§ The problem
Express the part of the records that opens with the line containing "From the egocentric" and closes with the line containing "Answer: same or similar directions" as a JSON list of strings, one string per line, leaving out blank lines.

§ Records provided

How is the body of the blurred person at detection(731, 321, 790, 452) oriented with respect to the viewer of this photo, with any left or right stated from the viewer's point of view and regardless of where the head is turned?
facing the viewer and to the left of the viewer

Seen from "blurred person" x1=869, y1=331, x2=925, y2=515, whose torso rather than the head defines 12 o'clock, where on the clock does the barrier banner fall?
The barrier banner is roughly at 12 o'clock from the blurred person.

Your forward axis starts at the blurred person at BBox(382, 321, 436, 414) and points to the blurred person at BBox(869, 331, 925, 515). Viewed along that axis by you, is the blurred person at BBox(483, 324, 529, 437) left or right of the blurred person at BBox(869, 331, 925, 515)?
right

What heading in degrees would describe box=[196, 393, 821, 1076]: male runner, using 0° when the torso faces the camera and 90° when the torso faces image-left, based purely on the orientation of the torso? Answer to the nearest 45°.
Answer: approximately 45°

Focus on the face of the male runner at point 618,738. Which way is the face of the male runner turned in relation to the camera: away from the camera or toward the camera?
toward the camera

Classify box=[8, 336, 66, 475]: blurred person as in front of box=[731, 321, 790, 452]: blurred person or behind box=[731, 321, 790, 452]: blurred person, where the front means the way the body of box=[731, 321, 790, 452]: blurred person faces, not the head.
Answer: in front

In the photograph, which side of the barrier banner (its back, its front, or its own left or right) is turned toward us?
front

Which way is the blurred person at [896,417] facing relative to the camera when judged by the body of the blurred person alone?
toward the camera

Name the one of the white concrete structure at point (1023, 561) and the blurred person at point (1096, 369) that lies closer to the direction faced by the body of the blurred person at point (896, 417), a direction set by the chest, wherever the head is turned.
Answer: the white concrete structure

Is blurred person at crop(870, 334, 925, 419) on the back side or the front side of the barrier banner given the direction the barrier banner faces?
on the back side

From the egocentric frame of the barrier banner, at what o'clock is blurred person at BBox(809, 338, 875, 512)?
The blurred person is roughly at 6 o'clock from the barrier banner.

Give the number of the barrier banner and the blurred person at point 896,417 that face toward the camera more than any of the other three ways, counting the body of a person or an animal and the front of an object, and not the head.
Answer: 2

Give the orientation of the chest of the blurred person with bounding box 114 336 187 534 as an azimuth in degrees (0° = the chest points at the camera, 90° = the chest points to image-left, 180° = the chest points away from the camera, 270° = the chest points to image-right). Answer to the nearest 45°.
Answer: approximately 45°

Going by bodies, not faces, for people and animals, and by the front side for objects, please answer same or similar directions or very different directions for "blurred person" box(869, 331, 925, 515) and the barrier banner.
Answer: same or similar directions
--
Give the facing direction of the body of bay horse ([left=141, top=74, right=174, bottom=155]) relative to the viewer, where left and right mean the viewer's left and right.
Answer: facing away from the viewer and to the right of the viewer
--
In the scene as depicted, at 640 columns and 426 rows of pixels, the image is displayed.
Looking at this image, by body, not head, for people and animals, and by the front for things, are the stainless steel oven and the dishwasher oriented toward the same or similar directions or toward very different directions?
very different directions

§ Solved problem
[
  "From the egocentric frame of the barrier banner, at what o'clock is blurred person at BBox(809, 338, 875, 512)?",
  "The blurred person is roughly at 6 o'clock from the barrier banner.",
  "Give the number of the barrier banner and the blurred person at point 896,417 that face toward the camera more than any of the other three ways, counting the body of a person or an animal and the front of an object, and not the head.",
  "Answer: 2",
  "Give the orientation of the chest of the blurred person with bounding box 114 336 187 534 as an azimuth in degrees (0° = the chest points at the camera, 90° = the chest points to image-left, 180° = the chest points away from the camera, 270° = the chest points to image-right). Answer to the nearest 45°.",
  "Answer: approximately 45°",
  "Going by bodies, not faces, for people and animals, and by the front side for objects, please answer same or similar directions or very different directions for \"blurred person\" box(869, 331, 925, 515) and the barrier banner.",
  "Answer: same or similar directions"
]